Question 515214
The half angle formula for tangent can be written in two different but equally simple ways:

{{{tan (theta/2) = (1 - cos (theta))/(sin (theta)) = (sin (theta))/(1 + cos (theta)) }}}

We'll use the first formula, but you could just as easily use the second and get the same answer.  We want to find the tangent of {{{(3/8) pi}}}.  The angle {{{(3/8) pi}}} is one half of the angle {{{(3/4) pi}}}, since:

{{{ ((3/4) pi)/ 2 = (1/2) * (3/4) pi = (3/8) pi}}}

So we'll try applying the half angle formula for tangent using {{{theta = (3/4) pi}}}.
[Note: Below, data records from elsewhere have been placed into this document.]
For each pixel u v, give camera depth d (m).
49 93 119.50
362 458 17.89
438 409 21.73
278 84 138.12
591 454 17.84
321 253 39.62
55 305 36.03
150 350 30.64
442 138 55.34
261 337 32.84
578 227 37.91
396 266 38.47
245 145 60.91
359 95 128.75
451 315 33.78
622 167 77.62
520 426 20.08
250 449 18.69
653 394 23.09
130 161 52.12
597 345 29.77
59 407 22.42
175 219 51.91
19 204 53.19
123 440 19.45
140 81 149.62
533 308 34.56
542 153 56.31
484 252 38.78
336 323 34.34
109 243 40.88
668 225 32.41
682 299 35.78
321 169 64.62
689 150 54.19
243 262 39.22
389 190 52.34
{{{ tan ((3/8) pi) = tan (((3/4) pi)/ 2) = (1 - cos ((3/4) pi))/ (sin ((3/4) pi)) }}}

Using the unit circle, we can see that {{{cos ((3/4) pi) = - (sqrt(2))/2 }}} and {{{sin ((3/4) pi) = (sqrt(2))/2}}} (this makes sense since the angle {{{(3/4) pi}}} is in the second quadrant and makes a 45 degree angle with the negative x-axis).  So we substitute in:

{{{(1 - cos ((3/4) pi))/ (sin ((3/4) pi)) = (1 - (-(sqrt(2))/2))/(sqrt(2)/2)}}}

Simplifying, we get:

{{{(1 + (sqrt(2))/2)/((sqrt(2))/2) }}} (canceling the negatives in the numerator)
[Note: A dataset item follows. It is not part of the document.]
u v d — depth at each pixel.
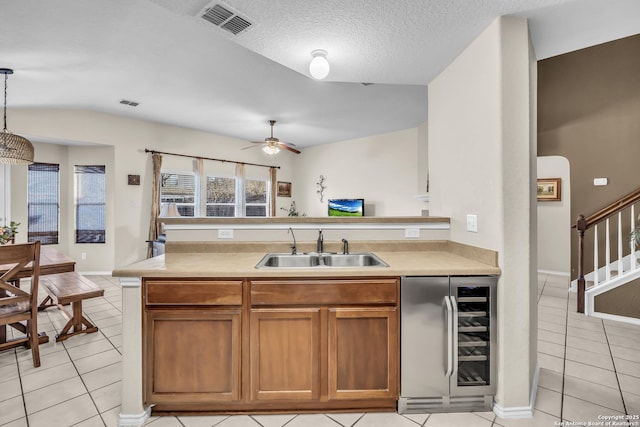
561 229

{{{ (2/(sqrt(2)) * (1 + (sqrt(2))/2)) }}} (getting rid of the complex fraction by multiplying by the reciprocal of the denominator instead)

{{{ 2/(sqrt(2)) + 1 }}} (distributing the {{{2/(sqrt(2))}}})

{{{ sqrt(2) + 1 }}} (simplifying {{{2/(sqrt(2))}}} to be {{{sqrt(2)}}})

So the tangent of {{{(3/8) pi}}} is {{{1 + sqrt(2)}}} exactly.  This should match what you get on your calculator, and it also makes sense: {{{(3/8) pi}}} is in the first quadrant, so its tangent should be positive, and it is larger angle than 45 degrees, so its tangent should be larger than 1.